[Start of Attachment]

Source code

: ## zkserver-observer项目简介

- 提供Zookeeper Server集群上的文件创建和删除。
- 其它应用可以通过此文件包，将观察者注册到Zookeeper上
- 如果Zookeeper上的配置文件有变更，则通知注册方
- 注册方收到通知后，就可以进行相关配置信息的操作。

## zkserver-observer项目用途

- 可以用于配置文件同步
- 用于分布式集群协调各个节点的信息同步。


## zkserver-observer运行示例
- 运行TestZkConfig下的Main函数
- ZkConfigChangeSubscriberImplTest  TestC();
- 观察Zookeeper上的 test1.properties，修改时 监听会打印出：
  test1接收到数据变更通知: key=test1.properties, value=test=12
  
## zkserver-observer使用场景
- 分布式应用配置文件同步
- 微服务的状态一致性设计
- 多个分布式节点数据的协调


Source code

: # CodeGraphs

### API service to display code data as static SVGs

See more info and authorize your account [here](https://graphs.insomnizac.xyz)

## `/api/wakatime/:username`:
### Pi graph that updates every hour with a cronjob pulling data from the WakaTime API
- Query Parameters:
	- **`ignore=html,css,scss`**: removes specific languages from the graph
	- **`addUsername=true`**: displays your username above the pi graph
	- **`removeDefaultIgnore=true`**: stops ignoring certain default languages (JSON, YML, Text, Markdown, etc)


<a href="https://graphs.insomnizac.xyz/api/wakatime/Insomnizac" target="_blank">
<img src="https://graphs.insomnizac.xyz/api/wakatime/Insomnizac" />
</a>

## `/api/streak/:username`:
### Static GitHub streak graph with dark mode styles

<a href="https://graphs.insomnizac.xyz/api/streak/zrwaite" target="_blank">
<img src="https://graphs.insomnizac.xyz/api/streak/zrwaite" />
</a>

[End of Attachment]

Aim of the task =
Format every nonblank line of the items above as a Markdown table with the columns Number and Text, numbering the rows in order.

Solution below =
| Number | Text |
|---|---|
| 1 | Source code |
| 2 | : ## zkserver-observer项目简介 |
| 3 | - 提供Zookeeper Server集群上的文件创建和删除。 |
| 4 | - 其它应用可以通过此文件包，将观察者注册到Zookeeper上 |
| 5 | - 如果Zookeeper上的配置文件有变更，则通知注册方 |
| 6 | - 注册方收到通知后，就可以进行相关配置信息的操作。 |
| 7 | ## zkserver-observer项目用途 |
| 8 | - 可以用于配置文件同步 |
| 9 | - 用于分布式集群协调各个节点的信息同步。 |
| 10 | ## zkserver-observer运行示例 |
| 11 | - 运行TestZkConfig下的Main函数 |
| 12 | - ZkConfigChangeSubscriberImplTest  TestC(); |
| 13 | - 观察Zookeeper上的 test1.properties，修改时 监听会打印出： |
| 14 |   test1接收到数据变更通知: key=test1.properties, value=test=12 |
| 15 | ## zkserver-observer使用场景 |
| 16 | - 分布式应用配置文件同步 |
| 17 | - 微服务的状态一致性设计 |
| 18 | - 多个分布式节点数据的协调 |
| 19 | Source code |
| 20 | : # CodeGraphs |
| 21 | ### API service to display code data as static SVGs |
| 22 | See more info and authorize your account [here](https://graphs.insomnizac.xyz) |
| 23 | ## `/api/wakatime/:username`: |
| 24 | ### Pi graph that updates every hour with a cronjob pulling data from the WakaTime API |
| 25 | - Query Parameters: |
| 26 | 	- **`ignore=html,css,scss`**: removes specific languages from the graph |
| 27 | 	- **`addUsername=true`**: displays your username above the pi graph |
| 28 | 	- **`removeDefaultIgnore=true`**: stops ignoring certain default languages (JSON, YML, Text, Markdown, etc) |
| 29 | <a href="https://graphs.insomnizac.xyz/api/wakatime/Insomnizac" target="_blank"> |
| 30 | <img src="https://graphs.insomnizac.xyz/api/wakatime/Insomnizac" /> |
| 31 | </a> |
| 32 | ## `/api/streak/:username`: |
| 33 | ### Static GitHub streak graph with dark mode styles |
| 34 | <a href="https://graphs.insomnizac.xyz/api/streak/zrwaite" target="_blank"> |
| 35 | <img src="https://graphs.insomnizac.xyz/api/streak/zrwaite" /> |
| 36 | </a> |